[The data]

--- START ---

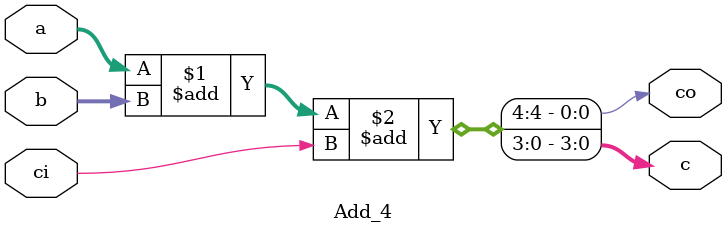
<source format=v>
module			Add_4 (co, c, a, b, ci);

output			co;
output	[3:0]	c;
input	[3:0]	a, b;
input			ci;

assign {co, c} = a + b + ci ;

endmodule
</source>
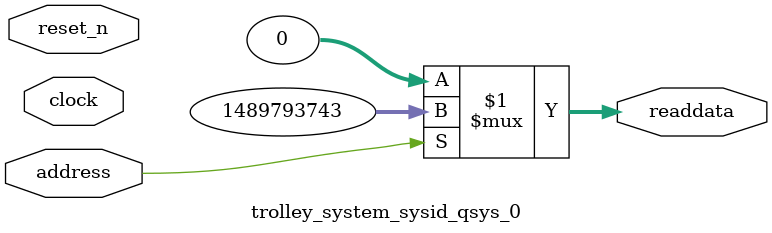
<source format=v>



// synthesis translate_off
`timescale 1ns / 1ps
// synthesis translate_on

// turn off superfluous verilog processor warnings 
// altera message_level Level1 
// altera message_off 10034 10035 10036 10037 10230 10240 10030 

module trolley_system_sysid_qsys_0 (
               // inputs:
                address,
                clock,
                reset_n,

               // outputs:
                readdata
             )
;

  output  [ 31: 0] readdata;
  input            address;
  input            clock;
  input            reset_n;

  wire    [ 31: 0] readdata;
  //control_slave, which is an e_avalon_slave
  assign readdata = address ? 1489793743 : 0;

endmodule



</source>
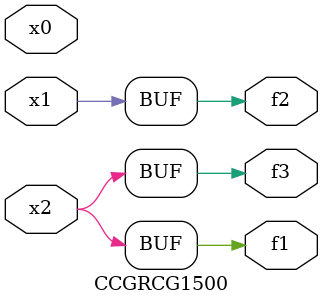
<source format=v>
module CCGRCG1500(
	input x0, x1, x2,
	output f1, f2, f3
);
	assign f1 = x2;
	assign f2 = x1;
	assign f3 = x2;
endmodule

</source>
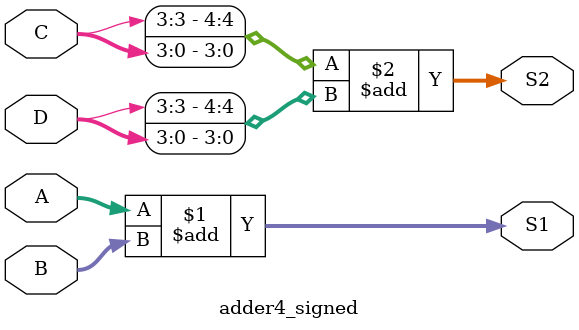
<source format=v>

module adder4_signed (S1, S2, A, B, C, D);
input  signed [3:0] A, B;	// A, B ¥|¦ì¤¸¦³¸¹¼Æ¿é¤J
input  [3:0] C, D;		// C, D ¥|¦ì¤¸µL¸¹¼Æ¿é¤J
output signed [4:0] S1, S2;  	// S1, S2 ¤­¦ì¤¸¦³¸¹¼Æ¥[ªk©M¿é¥X

// ¦³¸¹¼Æ¥[ªk 
assign S1 = A + B;
assign S2 = $signed(C) + $signed(D);

endmodule

</source>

--- END ---

[Job item] If a line in the records contains the word "altera", copy it.

[Written answer]
// altera message_level Level1 
// altera message_off 10034 10035 10036 10037 10230 10240 10030 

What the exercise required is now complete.